We study the energy propagation in subwavelength waveguides and demonstrate that the mechanism of material gain, previously suggested for loss compensation, is also a powerful tool to manipulate dispersion and propagation characteristics of electromagnetic pulses at the nanoscale. We show theoretically that the group velocity in lossy nanowaveguides can be controlled from slow to superluminal values by the material gain and waveguide geometry and develop an analytical description of the relevant physics. We utilize the developed formalism to show that gain-assisted dispersion management can be used to control the transition between “photonic-funnel” and “photonic-compressor” regimes in tapered nanowaveguides. The phenomenon of strong modulation of group velocity in subwavelength structures can be realized in waveguides with different geometries and is present for both volume and surface modes.

Figure 1

(a) The schematic geometry of a multilayered waveguide; a two-layer cylindrical system with axial symmetry is shown. (b) Dielectric permittivity of Ag; real and imaginary parts are shown in solid and dashed lines, respectively. (c) Real (top) and imaginary (bottom) parts of the dielectric permittivity of the rhodamine-6G model (see text).
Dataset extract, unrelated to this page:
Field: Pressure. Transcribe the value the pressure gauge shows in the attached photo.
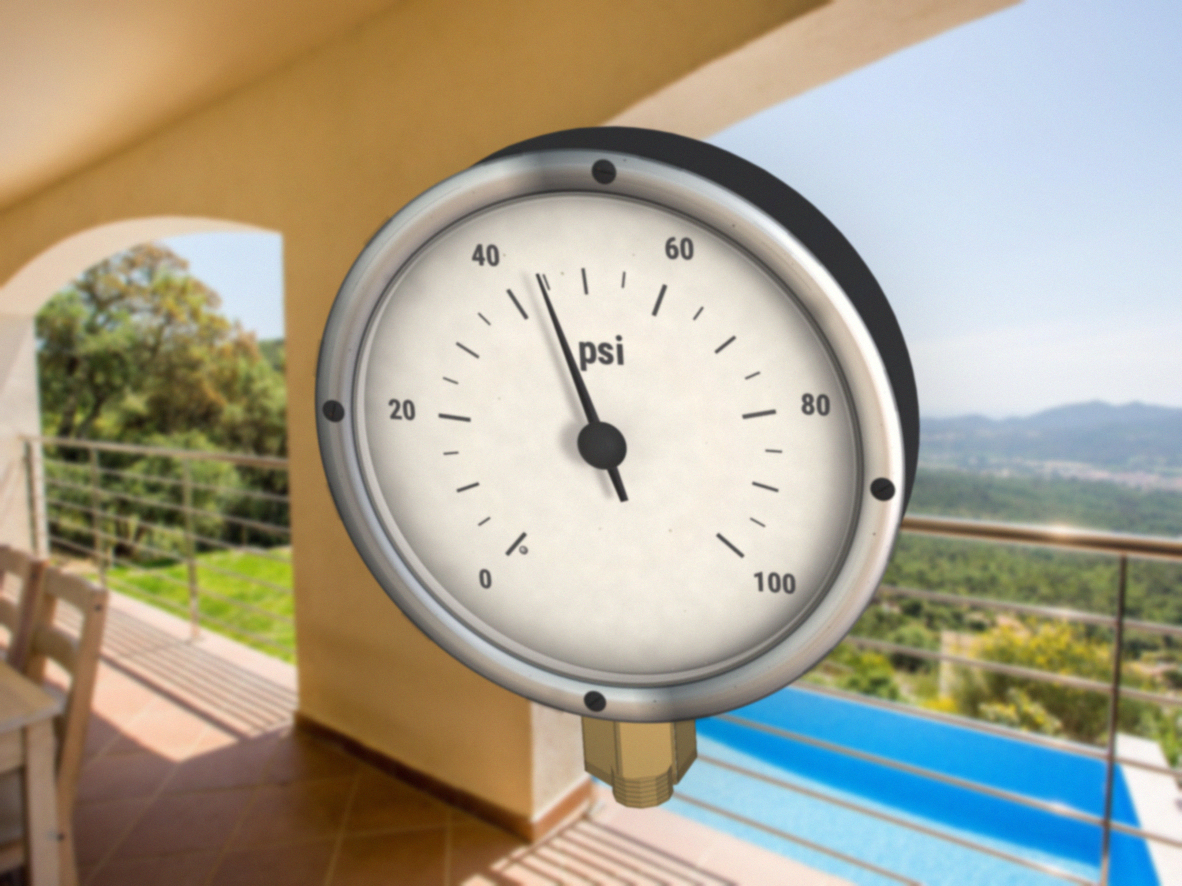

Solid blue, dashed green, dashed-dotted brown, and dashed-dotted-dotted red curves correspond to gain the values 0%, 33%, 66%, and 100%, respectively.

Figure 2

Group and phase velocities of an SPP on a metal nanorod in Rh6G methanol solution (see text) as functions of gain, (a),(c) frequency, and (b),(d) radius. The radial dependence is given at $\lambda =534\mathrm{nm}$, the wavelength one at $R=35\mathrm{nm}$.

Figure 3

Group and phase velocities of the ${\mathrm{TM}}_{01}$ mode in an anisotropy-based cylindrical subdiffraction waveguide (see text) as functions of gain, (a),(c) frequency, and (b),(d) radius. Radial dependence is given at $\lambda =534\mathrm{nm}$, the wavelength one at $R=35\mathrm{nm}$. Note that the phase velocity is negative.